PROBLEM DETAILS: When you output the records, match them exactly and omit any picture they include.
--- DATA RECORDS Enclosed Below ---
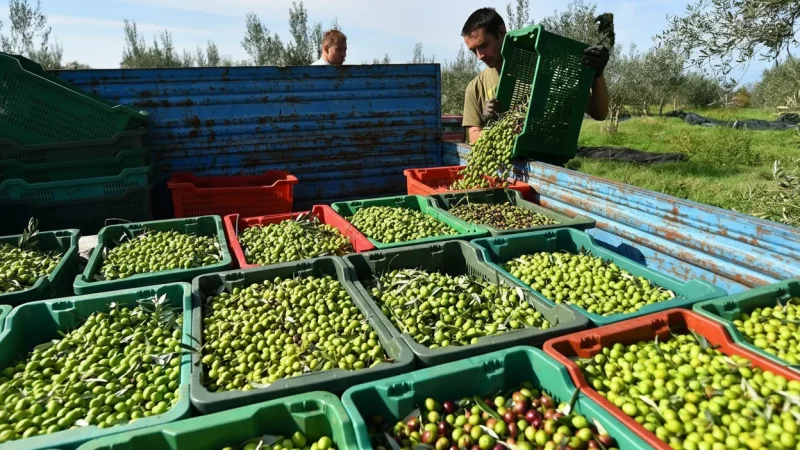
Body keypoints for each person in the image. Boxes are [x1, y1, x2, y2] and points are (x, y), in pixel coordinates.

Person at [460, 8, 610, 144]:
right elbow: (473, 138)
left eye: (483, 45)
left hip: (547, 159)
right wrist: (488, 122)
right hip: (503, 165)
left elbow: (599, 113)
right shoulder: (475, 87)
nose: (479, 56)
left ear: (501, 32)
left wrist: (597, 74)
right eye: (474, 51)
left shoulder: (545, 68)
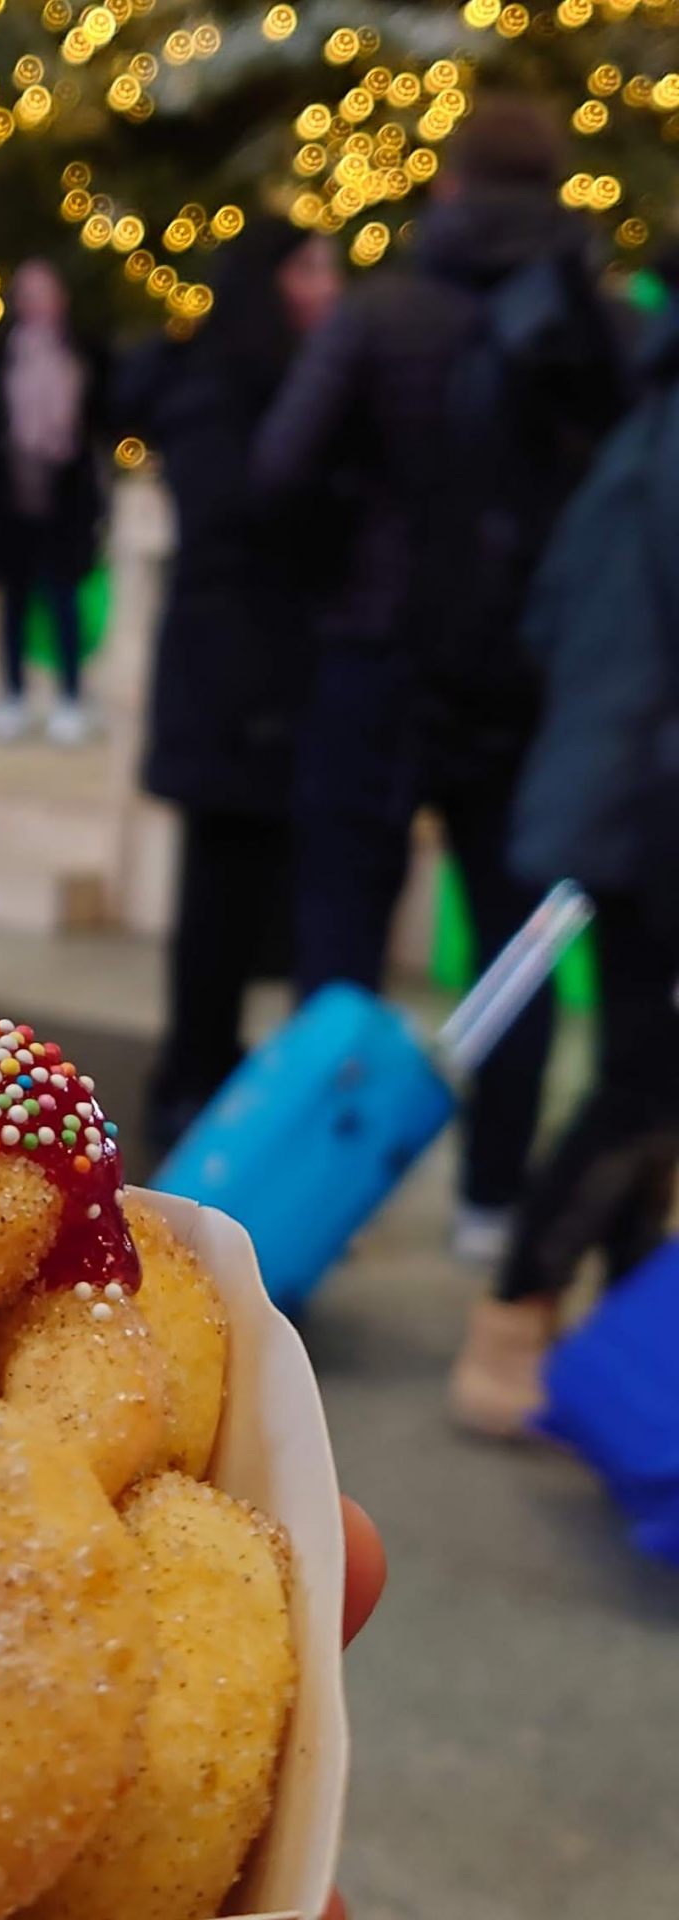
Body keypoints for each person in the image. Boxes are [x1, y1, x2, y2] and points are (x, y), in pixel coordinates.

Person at [254, 95, 625, 1261]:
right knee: (511, 940)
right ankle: (491, 1199)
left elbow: (280, 471)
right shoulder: (601, 327)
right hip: (527, 678)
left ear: (451, 185)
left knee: (341, 927)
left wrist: (343, 567)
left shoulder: (383, 313)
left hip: (375, 657)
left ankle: (313, 1195)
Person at [449, 303, 679, 1436]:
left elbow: (546, 620)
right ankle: (517, 1321)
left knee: (649, 1074)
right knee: (646, 1081)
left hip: (618, 793)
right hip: (648, 807)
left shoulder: (642, 430)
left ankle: (601, 1352)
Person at [130, 220, 343, 1154]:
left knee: (243, 893)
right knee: (217, 896)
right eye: (310, 267)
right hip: (230, 682)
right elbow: (235, 527)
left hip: (257, 679)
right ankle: (191, 1079)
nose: (328, 285)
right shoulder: (220, 392)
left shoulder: (274, 385)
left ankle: (208, 1073)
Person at [0, 260, 103, 746]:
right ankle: (13, 696)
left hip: (65, 504)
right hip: (11, 505)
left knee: (65, 602)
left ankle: (71, 697)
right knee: (13, 604)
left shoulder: (82, 358)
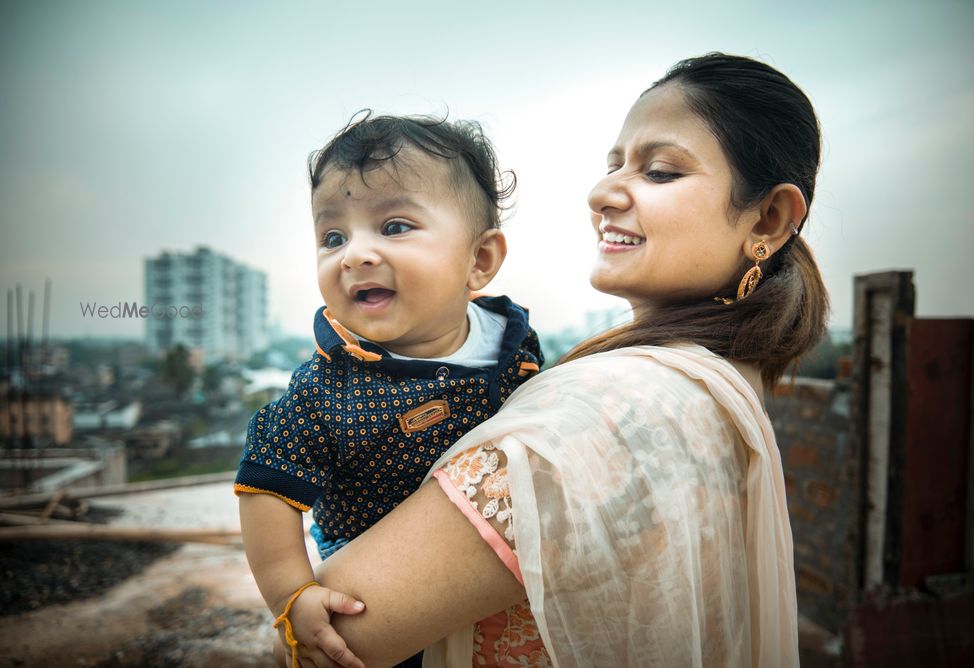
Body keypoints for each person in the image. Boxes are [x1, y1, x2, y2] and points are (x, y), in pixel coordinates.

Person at [290, 52, 828, 667]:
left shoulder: (611, 405)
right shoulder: (716, 381)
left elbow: (329, 634)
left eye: (658, 172)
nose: (601, 194)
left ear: (768, 217)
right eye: (612, 166)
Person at [235, 113, 543, 668]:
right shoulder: (328, 388)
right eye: (333, 237)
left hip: (494, 579)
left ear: (479, 260)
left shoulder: (513, 343)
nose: (354, 254)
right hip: (380, 593)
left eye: (394, 226)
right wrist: (291, 593)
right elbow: (266, 483)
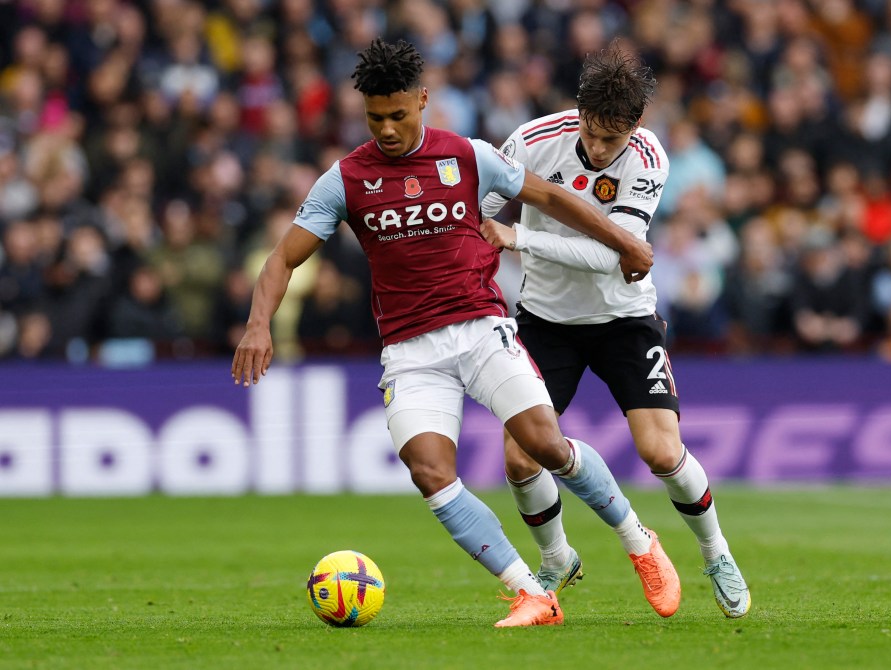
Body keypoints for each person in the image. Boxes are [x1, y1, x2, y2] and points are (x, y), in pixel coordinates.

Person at [231, 38, 677, 627]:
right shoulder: (344, 180)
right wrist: (258, 324)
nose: (387, 129)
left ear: (422, 100)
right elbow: (282, 258)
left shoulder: (468, 156)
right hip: (410, 351)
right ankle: (532, 594)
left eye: (397, 114)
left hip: (481, 327)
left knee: (544, 445)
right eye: (374, 118)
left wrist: (624, 240)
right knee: (430, 473)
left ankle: (638, 540)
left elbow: (550, 196)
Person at [480, 44, 752, 618]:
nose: (602, 150)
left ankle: (716, 551)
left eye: (614, 139)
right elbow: (478, 205)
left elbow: (614, 256)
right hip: (546, 320)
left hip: (625, 318)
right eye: (594, 135)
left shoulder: (648, 157)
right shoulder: (530, 140)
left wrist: (518, 238)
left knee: (660, 451)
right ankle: (557, 559)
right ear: (577, 112)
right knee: (520, 457)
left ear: (637, 127)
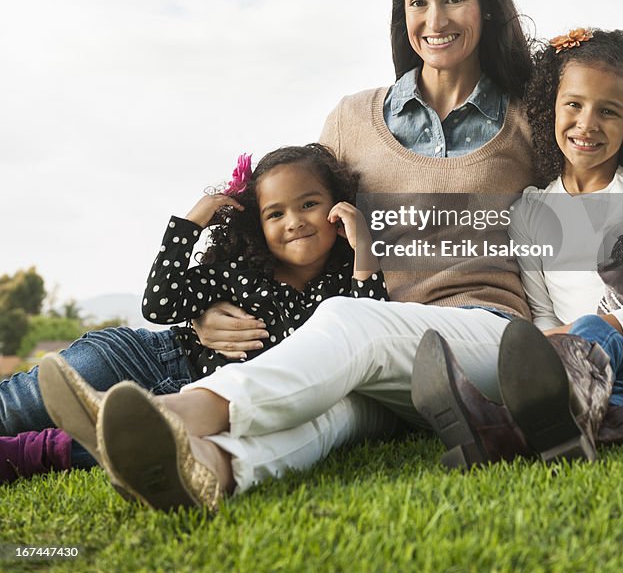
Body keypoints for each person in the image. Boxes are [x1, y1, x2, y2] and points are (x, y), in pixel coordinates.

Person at [39, 0, 623, 509]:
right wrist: (208, 306)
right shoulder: (349, 118)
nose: (437, 19)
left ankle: (178, 411)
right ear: (400, 14)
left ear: (486, 8)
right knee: (333, 412)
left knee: (350, 322)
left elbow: (619, 205)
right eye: (418, 2)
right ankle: (207, 469)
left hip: (486, 341)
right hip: (382, 358)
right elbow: (292, 226)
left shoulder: (533, 115)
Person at [411, 28, 623, 468]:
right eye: (573, 104)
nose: (587, 124)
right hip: (591, 359)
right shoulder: (531, 211)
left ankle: (503, 428)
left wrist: (596, 328)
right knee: (584, 342)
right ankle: (568, 416)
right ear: (550, 108)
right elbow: (546, 317)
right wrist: (575, 339)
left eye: (608, 112)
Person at [0, 144, 389, 484]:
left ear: (337, 207)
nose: (294, 221)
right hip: (143, 359)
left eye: (309, 204)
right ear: (257, 224)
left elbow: (369, 330)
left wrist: (364, 249)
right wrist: (189, 225)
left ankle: (25, 455)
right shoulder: (241, 272)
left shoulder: (344, 285)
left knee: (137, 442)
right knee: (15, 408)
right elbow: (160, 305)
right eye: (275, 214)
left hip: (204, 406)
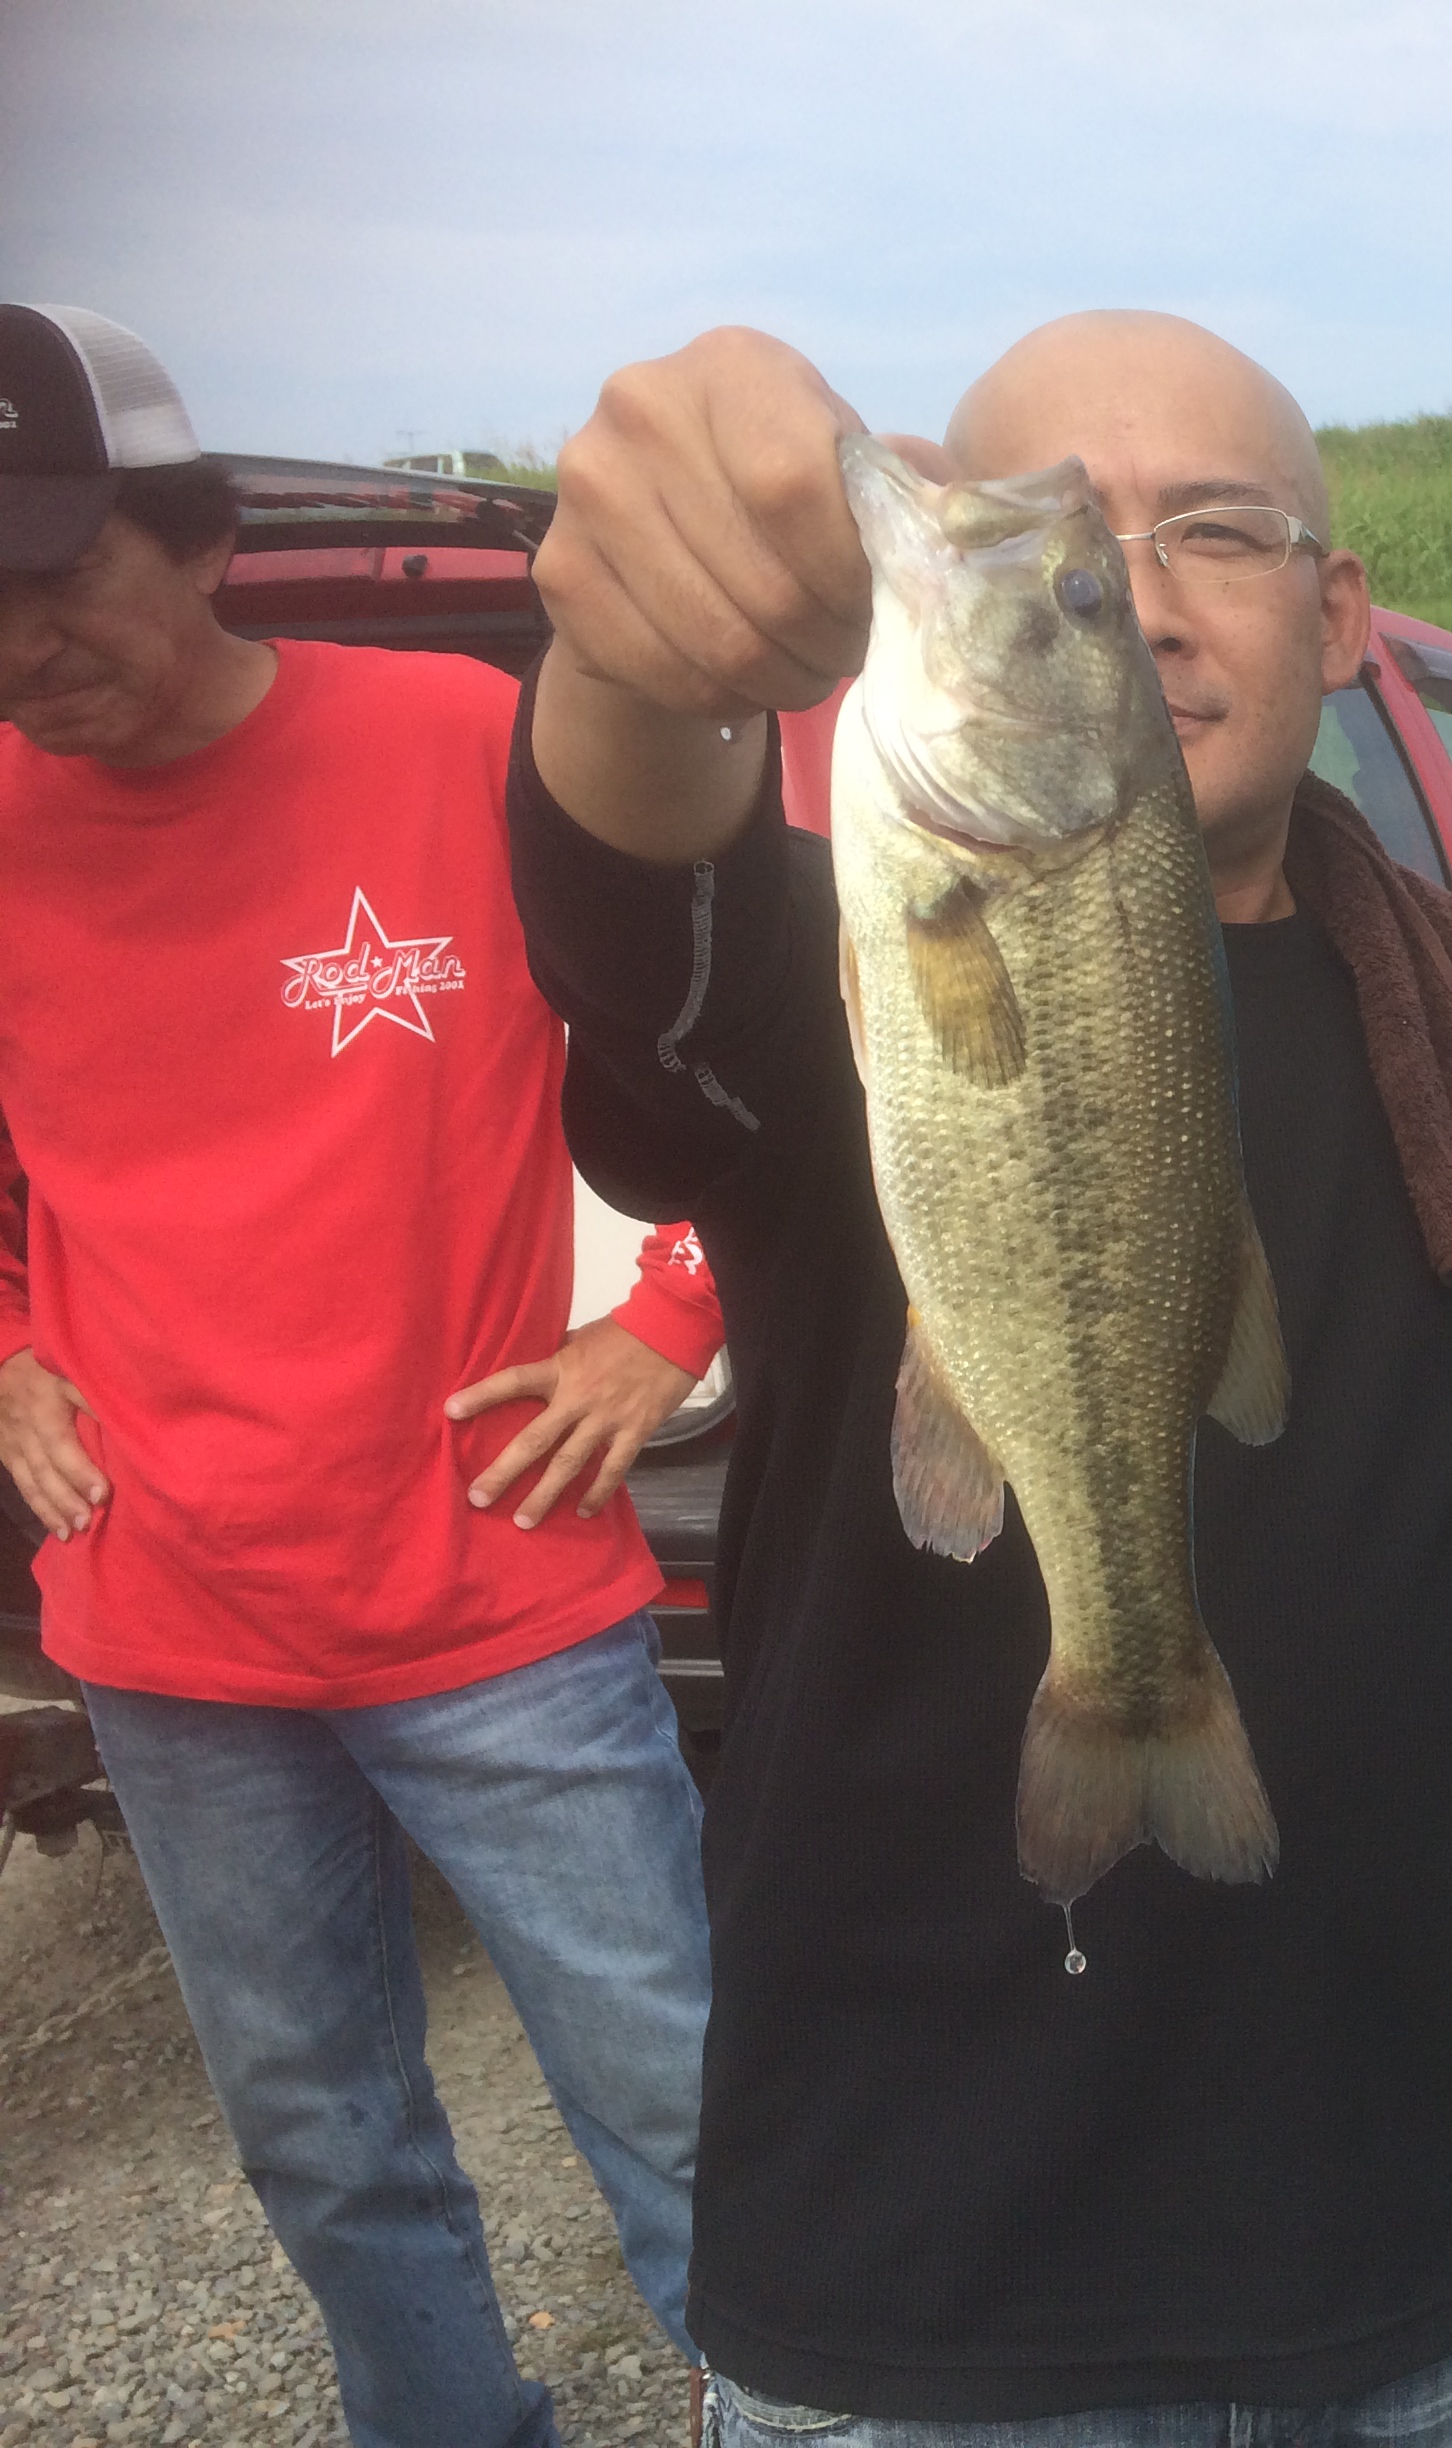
--- End of Enclosed DATA RECORDS ---
OUTPUT OF THE EXERCISE:
Body keypoints for each person in the image. Boxes are [x1, y1, x2, y2] and points are (x, y), in pixel coordinates.

Person at [460, 8, 610, 144]:
right elbow: (473, 138)
left eye: (483, 45)
left hip: (547, 159)
right wrist: (488, 122)
right hip: (503, 165)
left elbow: (599, 113)
right shoulder: (475, 87)
nose: (479, 56)
left ear: (501, 32)
left wrist: (597, 74)
right eye: (474, 51)
left shoulder: (545, 68)
Body keypoints for each person in the image. Boxes are [x1, y1, x2, y2] and points are (x, y), in pixel coordinates.

Person at [254, 95, 625, 1261]:
right knee: (511, 940)
right ankle: (491, 1199)
left elbow: (280, 471)
right shoulder: (601, 327)
right hip: (527, 678)
left ear: (451, 185)
left knee: (341, 927)
left wrist: (343, 567)
left shoulder: (383, 313)
left hip: (375, 657)
left ankle: (313, 1195)
Person at [449, 303, 679, 1436]:
left elbow: (546, 620)
right ankle: (517, 1321)
left knee: (649, 1074)
right knee: (646, 1081)
left hip: (618, 793)
right hip: (648, 807)
left shoulder: (642, 430)
left ankle: (601, 1352)
Person at [130, 220, 343, 1154]:
left knee: (243, 893)
right knee: (217, 896)
right eye: (310, 267)
right hip: (230, 682)
right elbow: (235, 527)
left hip: (257, 679)
right ankle: (191, 1079)
nose: (328, 285)
right shoulder: (220, 392)
left shoulder: (274, 385)
left ankle: (208, 1073)
Person at [0, 260, 103, 746]:
right ankle: (13, 696)
left hip: (65, 504)
right hip: (11, 505)
left knee: (65, 602)
left ankle: (71, 697)
right knee: (13, 604)
left shoulder: (82, 358)
Body keypoints for each person in the image. Boxes are [x1, y1, x2, y2] and points are (x, y), in pixel coordinates.

Person at [290, 52, 828, 667]:
left shoulder: (611, 405)
right shoulder: (716, 381)
left elbow: (329, 634)
left eye: (658, 172)
nose: (601, 194)
left ear: (768, 217)
right eye: (612, 166)
Person at [235, 113, 543, 668]:
right shoulder: (328, 388)
right eye: (333, 237)
left hip: (494, 579)
left ear: (479, 260)
left shoulder: (513, 343)
nose: (354, 254)
right hip: (380, 593)
left eye: (394, 226)
right wrist: (291, 593)
right elbow: (266, 483)
Body keypoints for each person in the image. Boxes are [x1, y1, x2, y2] and points are (x, y), in pixel coordinates.

Person at [231, 38, 677, 627]:
right shoulder: (344, 180)
right wrist: (258, 324)
nose: (387, 129)
left ear: (422, 100)
right elbow: (282, 258)
left shoulder: (468, 156)
right hip: (410, 351)
right ankle: (532, 594)
left eye: (397, 114)
left hip: (481, 327)
left knee: (544, 445)
right eye: (374, 118)
left wrist: (624, 240)
right knee: (430, 473)
left ankle: (638, 540)
left elbow: (550, 196)
Person at [480, 44, 752, 618]:
nose: (602, 150)
left ankle: (716, 551)
left eye: (614, 139)
right elbow: (478, 205)
left elbow: (614, 256)
right hip: (546, 320)
left hip: (625, 318)
right eye: (594, 135)
left shoulder: (648, 157)
right shoulder: (530, 140)
left wrist: (518, 238)
left knee: (660, 451)
right ankle: (557, 559)
right ear: (577, 112)
right knee: (520, 457)
left ear: (637, 127)
Body keypoints for each person in the image. Boxes are [x1, y1, x2, y2] and points are (x, y), in pixel coordinates.

Person at [39, 0, 623, 509]:
right wrist: (208, 306)
right shoulder: (349, 118)
nose: (437, 19)
left ankle: (178, 411)
right ear: (400, 14)
left ear: (486, 8)
right knee: (333, 412)
left knee: (350, 322)
left elbow: (619, 205)
right eye: (418, 2)
right ankle: (207, 469)
left hip: (486, 341)
right hip: (382, 358)
right elbow: (292, 226)
left shoulder: (533, 115)
Person at [411, 28, 623, 468]:
right eye: (573, 104)
nose: (587, 124)
right hip: (591, 359)
right shoulder: (531, 211)
left ankle: (503, 428)
left wrist: (596, 328)
right knee: (584, 342)
right ankle: (568, 416)
right ear: (550, 108)
right elbow: (546, 317)
right wrist: (575, 339)
left eye: (608, 112)
Person at [0, 144, 389, 484]:
left ear: (337, 207)
nose: (294, 221)
right hip: (143, 359)
left eye: (309, 204)
right ear: (257, 224)
left elbow: (369, 330)
left wrist: (364, 249)
right wrist: (189, 225)
left ankle: (25, 455)
right shoulder: (241, 272)
left shoulder: (344, 285)
left knee: (137, 442)
right knee: (15, 408)
right elbow: (160, 305)
right eye: (275, 214)
left hip: (204, 406)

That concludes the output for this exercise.